EXTRACTED RECORDS
•••

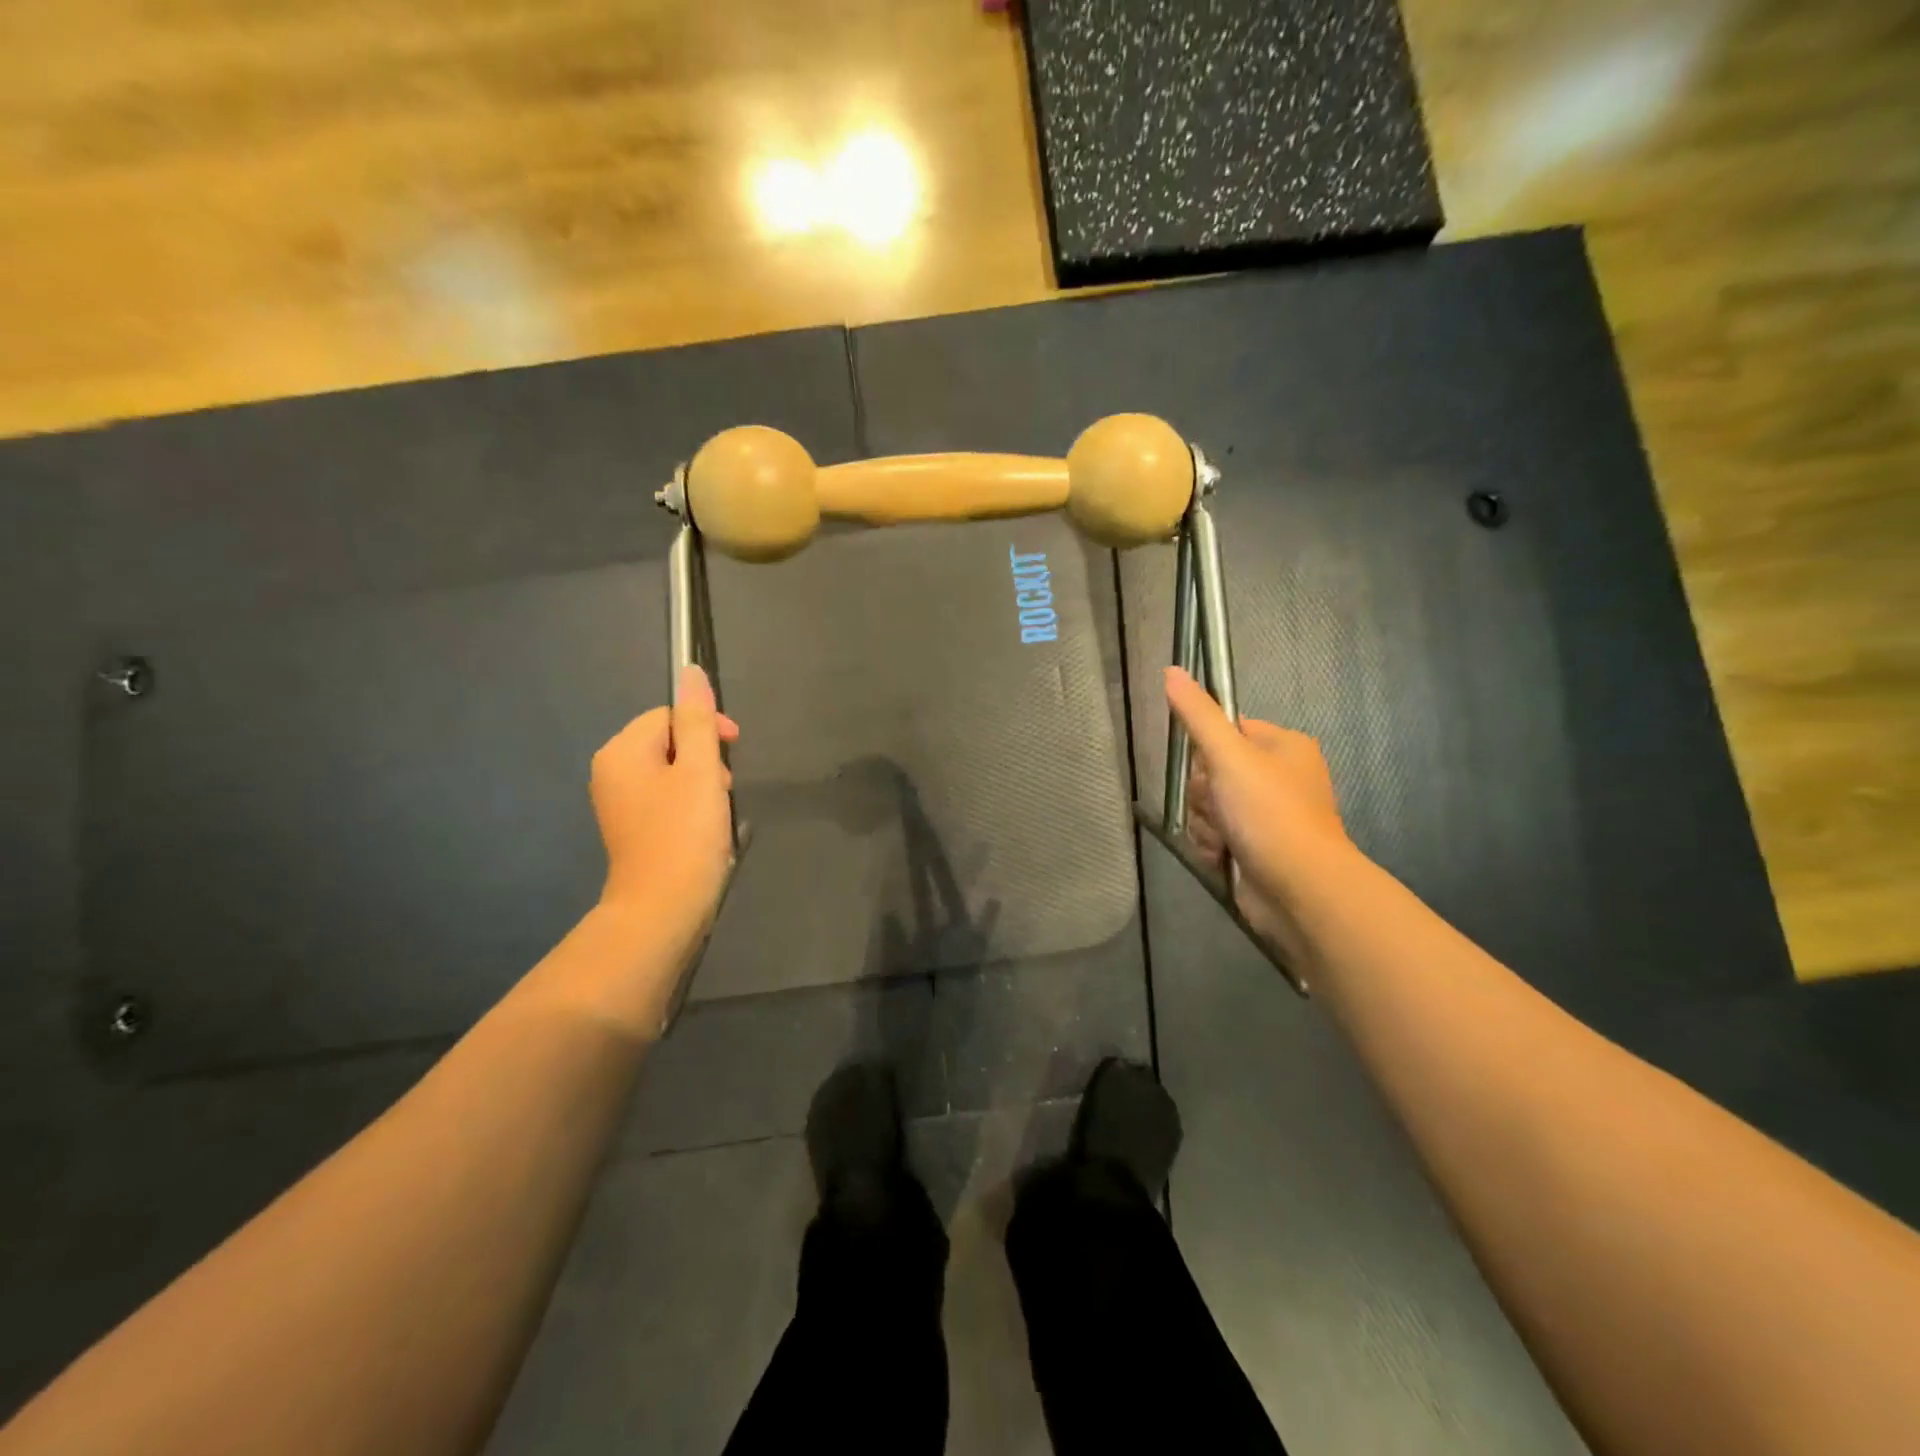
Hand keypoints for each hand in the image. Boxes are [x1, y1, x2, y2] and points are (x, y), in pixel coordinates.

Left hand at [591, 665, 740, 958]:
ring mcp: (618, 803)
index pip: (668, 715)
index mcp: (621, 752)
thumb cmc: (684, 835)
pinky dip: (689, 805)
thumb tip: (690, 672)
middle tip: (725, 787)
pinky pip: (664, 798)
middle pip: (667, 742)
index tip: (734, 751)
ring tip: (718, 811)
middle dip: (703, 757)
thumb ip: (697, 720)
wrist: (661, 911)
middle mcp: (611, 772)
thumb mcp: (699, 770)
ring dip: (700, 782)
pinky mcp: (631, 829)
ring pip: (669, 771)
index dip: (706, 727)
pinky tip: (705, 827)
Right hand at [1163, 666, 1352, 952]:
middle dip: (1204, 795)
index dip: (1207, 750)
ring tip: (1225, 839)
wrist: (1300, 889)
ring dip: (1205, 824)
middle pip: (1210, 772)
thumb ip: (1197, 714)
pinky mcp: (1256, 848)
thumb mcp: (1229, 755)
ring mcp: (1267, 815)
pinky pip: (1215, 835)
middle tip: (1220, 807)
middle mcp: (1278, 777)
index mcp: (1283, 746)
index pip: (1224, 730)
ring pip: (1207, 807)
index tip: (1210, 768)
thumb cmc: (1269, 813)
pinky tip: (1223, 857)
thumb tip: (1171, 669)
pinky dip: (1213, 846)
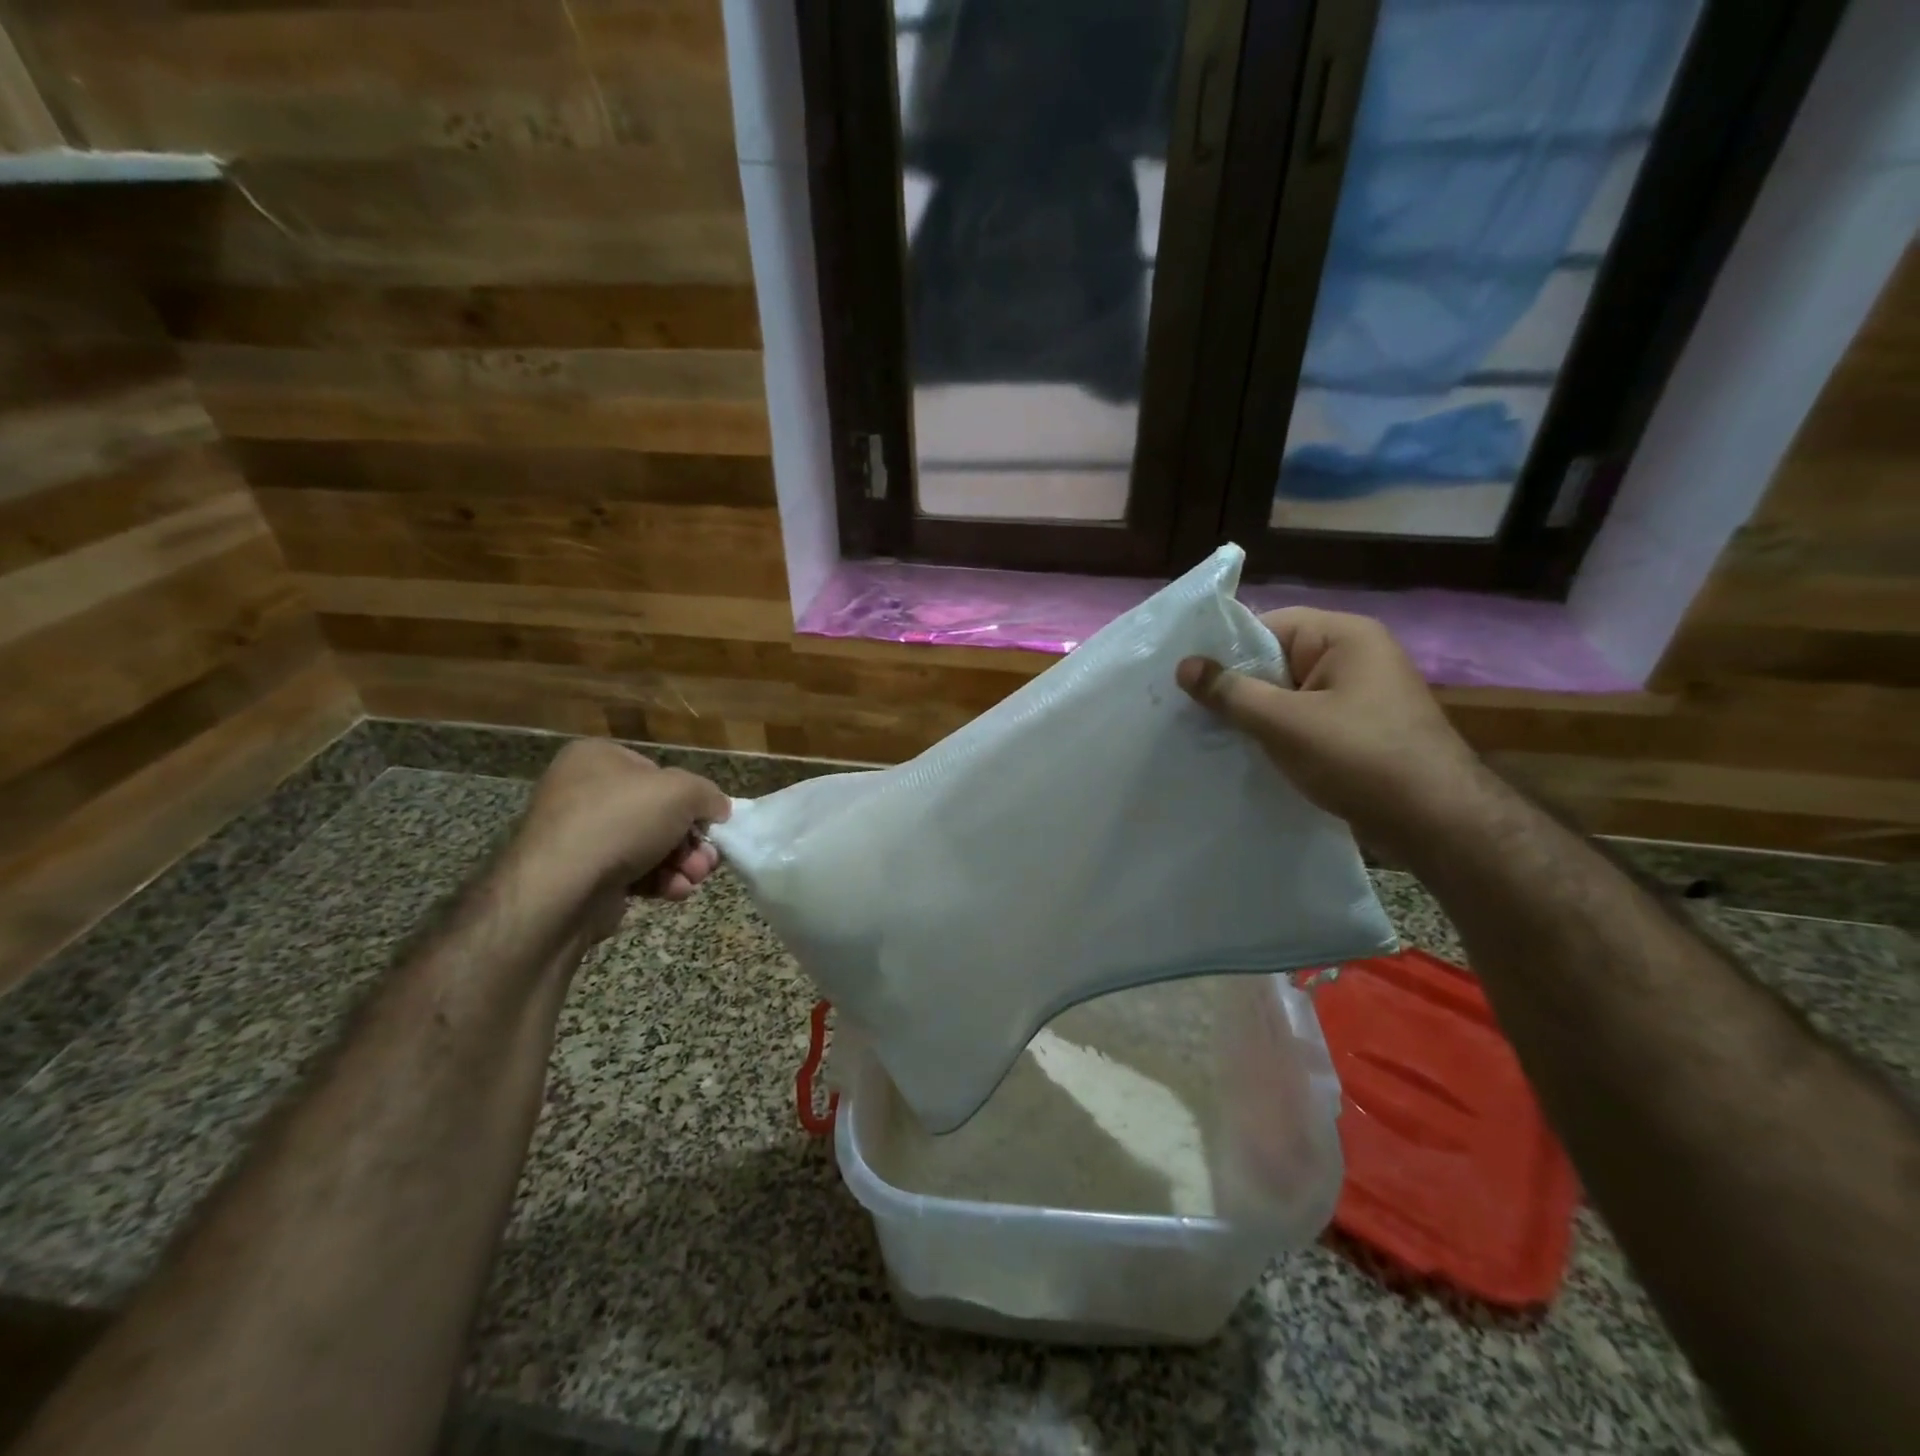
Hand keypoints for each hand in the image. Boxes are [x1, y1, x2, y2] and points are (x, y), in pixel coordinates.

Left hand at [508, 741, 731, 939]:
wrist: (562, 888)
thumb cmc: (621, 821)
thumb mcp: (682, 792)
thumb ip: (708, 794)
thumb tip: (718, 809)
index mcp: (597, 758)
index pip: (658, 772)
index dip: (690, 798)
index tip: (710, 822)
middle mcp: (583, 792)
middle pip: (658, 814)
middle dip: (691, 841)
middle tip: (708, 860)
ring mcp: (580, 836)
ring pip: (650, 847)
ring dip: (681, 864)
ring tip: (694, 878)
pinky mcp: (582, 876)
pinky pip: (631, 873)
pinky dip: (658, 882)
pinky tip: (673, 892)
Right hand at [1177, 607, 1481, 861]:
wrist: (1438, 823)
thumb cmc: (1360, 759)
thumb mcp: (1284, 723)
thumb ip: (1231, 692)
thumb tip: (1184, 665)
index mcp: (1345, 636)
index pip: (1268, 627)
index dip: (1227, 651)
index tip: (1187, 680)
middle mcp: (1355, 656)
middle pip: (1277, 660)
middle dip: (1237, 686)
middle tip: (1191, 711)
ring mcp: (1360, 695)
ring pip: (1288, 694)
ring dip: (1255, 714)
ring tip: (1213, 735)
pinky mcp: (1359, 729)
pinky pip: (1305, 719)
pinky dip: (1278, 733)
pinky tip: (1250, 754)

•••

AIM OF THE TASK
Produce an exact copy of the records above, leaving out the pictures.

TASK RESULT
Hand keypoints for each hand in the image. Boxes are [x1, y1, x2, y2] and points are (x, y), in pixel coordinates.

Left hand at [591, 665, 740, 958]:
ring mcp: (618, 803)
index pip: (668, 715)
index mcp: (621, 752)
thumb cmc: (684, 835)
pinky dip: (689, 805)
thumb tip: (690, 672)
middle tip: (725, 787)
pinky pip: (664, 798)
middle pip: (667, 742)
index tip: (734, 751)
ring tip: (718, 811)
middle dip: (703, 757)
thumb ip: (697, 720)
wrist: (661, 911)
middle mcp: (611, 772)
thumb mcp: (699, 770)
ring dip: (700, 782)
pinky mcp: (631, 829)
ring pip: (669, 771)
index dip: (706, 727)
pinky tip: (705, 827)
Right hand at [1163, 666, 1352, 952]:
middle dip: (1204, 795)
index dip: (1207, 750)
ring tip: (1225, 839)
wrist: (1300, 889)
ring dip: (1205, 824)
middle pip: (1210, 772)
thumb ip: (1197, 714)
pinky mcp: (1256, 848)
thumb mcp: (1229, 755)
ring mcp: (1267, 815)
pinky pip: (1215, 835)
middle tip: (1220, 807)
middle mcp: (1278, 777)
index mcp: (1283, 746)
index pip: (1224, 730)
ring pip: (1207, 807)
index tip: (1210, 768)
thumb cmc: (1269, 813)
pinky tip: (1223, 857)
thumb tip: (1171, 669)
pinky dip: (1213, 846)
Hand keypoints for each hand in the image. Boxes are [x1, y1, x2, y2] and points are (x, y), in pixel coordinates.

Left hand at [508, 741, 731, 939]:
wrist: (562, 888)
thumb cmc: (621, 821)
thumb mcp: (682, 792)
thumb ip: (708, 794)
thumb tip: (718, 809)
index mcp: (597, 758)
index pip: (658, 772)
index dip: (690, 798)
index tip: (710, 822)
middle mcp: (583, 792)
middle pip: (658, 814)
middle dip: (691, 841)
middle tip: (708, 860)
ring mcp: (580, 836)
ring pip: (650, 847)
ring dip: (681, 864)
ring tip: (694, 878)
pinky mcp: (582, 876)
pinky pip: (631, 873)
pinky dip: (658, 882)
pinky tip: (673, 892)
Right hand at [1177, 607, 1481, 861]:
wrist: (1438, 823)
thumb cmc: (1360, 759)
thumb mcp: (1284, 723)
thumb ip: (1231, 692)
thumb tip: (1184, 665)
index mcp: (1345, 636)
index pip: (1268, 627)
index dip: (1227, 651)
index tip: (1187, 680)
middle mcp: (1355, 656)
middle pip: (1277, 660)
middle dip: (1237, 686)
middle tip: (1191, 711)
ring mcp: (1360, 695)
ring pip: (1288, 694)
ring dip: (1255, 714)
ring tip: (1213, 735)
pinky mcp: (1359, 729)
pinky pip: (1305, 719)
pinky dip: (1278, 733)
pinky tip: (1250, 754)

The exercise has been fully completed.